RECORDS FOR THIS TASK ▸
:::
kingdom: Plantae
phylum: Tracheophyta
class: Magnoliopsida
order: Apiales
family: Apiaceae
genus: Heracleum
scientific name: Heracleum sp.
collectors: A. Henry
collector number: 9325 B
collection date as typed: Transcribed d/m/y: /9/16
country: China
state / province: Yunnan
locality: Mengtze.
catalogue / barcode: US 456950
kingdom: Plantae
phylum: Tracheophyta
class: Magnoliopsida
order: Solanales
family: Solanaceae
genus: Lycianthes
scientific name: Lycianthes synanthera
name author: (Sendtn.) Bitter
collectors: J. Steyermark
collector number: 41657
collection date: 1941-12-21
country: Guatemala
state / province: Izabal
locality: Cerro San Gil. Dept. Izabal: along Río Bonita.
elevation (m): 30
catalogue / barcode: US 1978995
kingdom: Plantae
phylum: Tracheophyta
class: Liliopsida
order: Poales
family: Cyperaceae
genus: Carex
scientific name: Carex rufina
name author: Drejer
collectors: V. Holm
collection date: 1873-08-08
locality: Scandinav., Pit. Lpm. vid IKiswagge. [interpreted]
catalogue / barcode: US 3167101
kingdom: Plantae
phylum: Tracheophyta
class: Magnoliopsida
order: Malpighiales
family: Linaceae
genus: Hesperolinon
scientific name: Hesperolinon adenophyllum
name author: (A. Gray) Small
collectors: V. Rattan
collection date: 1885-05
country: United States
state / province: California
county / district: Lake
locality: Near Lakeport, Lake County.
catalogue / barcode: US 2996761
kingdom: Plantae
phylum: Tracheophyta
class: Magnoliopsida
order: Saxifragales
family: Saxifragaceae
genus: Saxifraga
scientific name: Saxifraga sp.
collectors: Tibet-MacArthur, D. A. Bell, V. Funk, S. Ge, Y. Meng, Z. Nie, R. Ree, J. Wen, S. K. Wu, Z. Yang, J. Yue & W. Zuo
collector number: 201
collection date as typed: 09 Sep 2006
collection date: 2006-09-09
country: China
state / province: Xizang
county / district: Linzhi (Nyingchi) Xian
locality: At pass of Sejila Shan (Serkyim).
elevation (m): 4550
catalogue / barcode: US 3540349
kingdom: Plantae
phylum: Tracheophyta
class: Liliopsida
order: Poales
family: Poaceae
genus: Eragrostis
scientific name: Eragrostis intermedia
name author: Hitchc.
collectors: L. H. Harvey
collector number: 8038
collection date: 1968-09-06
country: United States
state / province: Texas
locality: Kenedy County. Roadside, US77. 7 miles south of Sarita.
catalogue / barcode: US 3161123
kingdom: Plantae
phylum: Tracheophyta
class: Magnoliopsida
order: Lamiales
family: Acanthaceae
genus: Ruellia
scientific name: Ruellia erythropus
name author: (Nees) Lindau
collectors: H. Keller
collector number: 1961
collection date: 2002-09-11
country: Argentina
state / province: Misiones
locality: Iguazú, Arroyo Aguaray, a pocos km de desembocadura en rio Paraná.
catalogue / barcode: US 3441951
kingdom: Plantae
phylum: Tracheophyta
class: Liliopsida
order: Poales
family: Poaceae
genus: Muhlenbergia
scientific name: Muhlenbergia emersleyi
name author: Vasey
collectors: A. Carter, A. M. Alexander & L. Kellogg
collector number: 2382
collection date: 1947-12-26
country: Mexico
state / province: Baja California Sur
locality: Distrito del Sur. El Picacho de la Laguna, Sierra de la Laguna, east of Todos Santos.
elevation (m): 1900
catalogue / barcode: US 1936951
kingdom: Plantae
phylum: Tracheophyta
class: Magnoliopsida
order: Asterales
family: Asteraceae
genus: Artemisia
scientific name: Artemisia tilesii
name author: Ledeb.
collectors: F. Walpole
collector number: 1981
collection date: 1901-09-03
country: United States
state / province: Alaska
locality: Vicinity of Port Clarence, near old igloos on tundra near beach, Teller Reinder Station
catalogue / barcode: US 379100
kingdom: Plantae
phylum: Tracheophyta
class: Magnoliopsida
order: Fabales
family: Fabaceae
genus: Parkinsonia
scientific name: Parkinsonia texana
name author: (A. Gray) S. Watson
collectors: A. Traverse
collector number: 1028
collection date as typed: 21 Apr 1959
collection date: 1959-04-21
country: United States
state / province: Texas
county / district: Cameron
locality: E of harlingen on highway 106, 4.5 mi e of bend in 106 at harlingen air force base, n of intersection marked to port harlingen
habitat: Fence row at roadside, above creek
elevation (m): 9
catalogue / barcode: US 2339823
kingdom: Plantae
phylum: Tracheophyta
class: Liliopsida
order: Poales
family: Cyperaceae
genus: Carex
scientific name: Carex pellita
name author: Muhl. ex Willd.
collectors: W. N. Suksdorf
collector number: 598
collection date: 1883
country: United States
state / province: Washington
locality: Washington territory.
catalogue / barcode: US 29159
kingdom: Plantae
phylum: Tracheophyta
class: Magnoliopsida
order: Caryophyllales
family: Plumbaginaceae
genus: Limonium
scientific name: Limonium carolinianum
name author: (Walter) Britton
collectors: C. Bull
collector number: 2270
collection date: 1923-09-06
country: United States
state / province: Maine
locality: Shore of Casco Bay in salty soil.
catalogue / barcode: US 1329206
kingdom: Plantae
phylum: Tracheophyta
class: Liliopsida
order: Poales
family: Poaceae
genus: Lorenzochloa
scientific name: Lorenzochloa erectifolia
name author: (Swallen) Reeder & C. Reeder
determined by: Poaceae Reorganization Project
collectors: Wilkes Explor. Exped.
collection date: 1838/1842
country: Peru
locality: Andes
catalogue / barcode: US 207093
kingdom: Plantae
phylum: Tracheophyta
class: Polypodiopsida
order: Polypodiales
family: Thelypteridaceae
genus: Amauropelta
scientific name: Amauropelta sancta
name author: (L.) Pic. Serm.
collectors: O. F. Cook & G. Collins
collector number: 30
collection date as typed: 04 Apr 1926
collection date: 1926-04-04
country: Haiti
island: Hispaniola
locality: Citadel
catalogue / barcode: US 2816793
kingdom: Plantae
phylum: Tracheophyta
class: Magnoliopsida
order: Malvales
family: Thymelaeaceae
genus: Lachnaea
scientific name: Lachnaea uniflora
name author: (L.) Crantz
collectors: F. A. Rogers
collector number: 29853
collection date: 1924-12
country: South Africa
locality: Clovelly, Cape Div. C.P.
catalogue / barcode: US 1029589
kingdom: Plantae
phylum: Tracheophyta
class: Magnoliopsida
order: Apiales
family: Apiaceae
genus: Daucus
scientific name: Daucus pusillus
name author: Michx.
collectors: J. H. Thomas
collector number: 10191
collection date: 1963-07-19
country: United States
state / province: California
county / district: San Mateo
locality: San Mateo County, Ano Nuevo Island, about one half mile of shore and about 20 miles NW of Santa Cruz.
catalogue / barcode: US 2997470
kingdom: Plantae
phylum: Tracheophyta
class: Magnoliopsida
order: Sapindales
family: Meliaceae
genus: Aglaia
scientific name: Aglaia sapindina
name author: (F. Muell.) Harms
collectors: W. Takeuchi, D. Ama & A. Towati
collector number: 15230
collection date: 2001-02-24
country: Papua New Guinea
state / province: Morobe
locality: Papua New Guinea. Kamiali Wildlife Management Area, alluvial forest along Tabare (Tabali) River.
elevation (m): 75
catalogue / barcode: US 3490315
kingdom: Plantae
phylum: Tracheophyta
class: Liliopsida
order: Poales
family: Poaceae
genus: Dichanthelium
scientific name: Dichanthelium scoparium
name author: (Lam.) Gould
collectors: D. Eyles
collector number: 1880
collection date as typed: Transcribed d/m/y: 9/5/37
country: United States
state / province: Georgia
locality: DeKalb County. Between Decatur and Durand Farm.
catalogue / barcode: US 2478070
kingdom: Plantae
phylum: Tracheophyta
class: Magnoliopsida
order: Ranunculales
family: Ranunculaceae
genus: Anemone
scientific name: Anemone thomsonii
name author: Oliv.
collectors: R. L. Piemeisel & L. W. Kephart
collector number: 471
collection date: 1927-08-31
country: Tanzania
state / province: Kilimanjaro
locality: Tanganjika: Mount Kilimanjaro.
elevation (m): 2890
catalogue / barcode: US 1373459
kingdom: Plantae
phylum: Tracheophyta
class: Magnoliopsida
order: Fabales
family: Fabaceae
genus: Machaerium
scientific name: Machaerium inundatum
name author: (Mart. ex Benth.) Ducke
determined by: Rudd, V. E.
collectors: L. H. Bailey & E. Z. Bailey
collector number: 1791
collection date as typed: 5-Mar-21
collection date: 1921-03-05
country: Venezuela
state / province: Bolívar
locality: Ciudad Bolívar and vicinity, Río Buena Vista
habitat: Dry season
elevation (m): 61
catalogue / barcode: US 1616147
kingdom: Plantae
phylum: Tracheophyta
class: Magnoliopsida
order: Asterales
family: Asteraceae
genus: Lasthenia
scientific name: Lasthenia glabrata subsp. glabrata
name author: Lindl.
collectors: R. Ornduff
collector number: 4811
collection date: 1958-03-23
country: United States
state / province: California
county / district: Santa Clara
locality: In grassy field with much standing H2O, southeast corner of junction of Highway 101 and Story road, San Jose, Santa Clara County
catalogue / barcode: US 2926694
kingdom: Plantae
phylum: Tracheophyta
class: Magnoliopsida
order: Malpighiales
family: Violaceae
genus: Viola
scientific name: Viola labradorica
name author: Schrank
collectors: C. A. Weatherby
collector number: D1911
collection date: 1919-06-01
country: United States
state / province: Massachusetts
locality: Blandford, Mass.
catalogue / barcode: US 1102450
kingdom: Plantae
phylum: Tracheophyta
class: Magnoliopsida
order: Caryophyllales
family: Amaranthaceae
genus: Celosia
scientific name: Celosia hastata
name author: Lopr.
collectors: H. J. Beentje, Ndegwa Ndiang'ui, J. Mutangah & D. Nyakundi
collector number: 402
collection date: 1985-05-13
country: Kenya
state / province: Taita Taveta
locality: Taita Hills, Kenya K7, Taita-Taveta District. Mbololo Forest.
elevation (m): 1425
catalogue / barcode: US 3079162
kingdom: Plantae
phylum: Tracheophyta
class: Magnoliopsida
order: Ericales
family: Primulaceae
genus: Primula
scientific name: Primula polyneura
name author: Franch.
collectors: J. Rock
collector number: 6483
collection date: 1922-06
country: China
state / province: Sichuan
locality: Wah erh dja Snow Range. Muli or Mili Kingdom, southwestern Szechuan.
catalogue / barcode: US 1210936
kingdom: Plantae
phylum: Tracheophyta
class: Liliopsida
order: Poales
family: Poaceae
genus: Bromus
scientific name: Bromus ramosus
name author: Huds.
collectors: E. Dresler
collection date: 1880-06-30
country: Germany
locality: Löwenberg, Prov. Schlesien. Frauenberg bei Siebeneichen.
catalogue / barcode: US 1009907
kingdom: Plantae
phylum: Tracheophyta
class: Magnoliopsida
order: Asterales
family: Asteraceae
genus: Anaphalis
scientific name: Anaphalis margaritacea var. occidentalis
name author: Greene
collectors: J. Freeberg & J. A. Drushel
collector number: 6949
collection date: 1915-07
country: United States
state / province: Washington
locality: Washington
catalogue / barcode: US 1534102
:::
Give back, word for word, the lines that start at the one containing "collectors: F. Walpole" and stop after the one containing "genus: Limonium".

collectors: F. Walpole
collector number: 1981
collection date: 1901-09-03
country: United States
state / province: Alaska
locality: Vicinity of Port Clarence, near old igloos on tundra near beach, Teller Reinder Station
catalogue / barcode: US 379100
kingdom: Plantae
phylum: Tracheophyta
class: Magnoliopsida
order: Fabales
family: Fabaceae
genus: Parkinsonia
scientific name: Parkinsonia texana
name author: (A. Gray) S. Watson
collectors: A. Traverse
collector number: 1028
collection date as typed: 21 Apr 1959
collection date: 1959-04-21
country: United States
state / province: Texas
county / district: Cameron
locality: E of harlingen on highway 106, 4.5 mi e of bend in 106 at harlingen air force base, n of intersection marked to port harlingen
habitat: Fence row at roadside, above creek
elevation (m): 9
catalogue / barcode: US 2339823
kingdom: Plantae
phylum: Tracheophyta
class: Liliopsida
order: Poales
family: Cyperaceae
genus: Carex
scientific name: Carex pellita
name author: Muhl. ex Willd.
collectors: W. N. Suksdorf
collector number: 598
collection date: 1883
country: United States
state / province: Washington
locality: Washington territory.
catalogue / barcode: US 29159
kingdom: Plantae
phylum: Tracheophyta
class: Magnoliopsida
order: Caryophyllales
family: Plumbaginaceae
genus: Limonium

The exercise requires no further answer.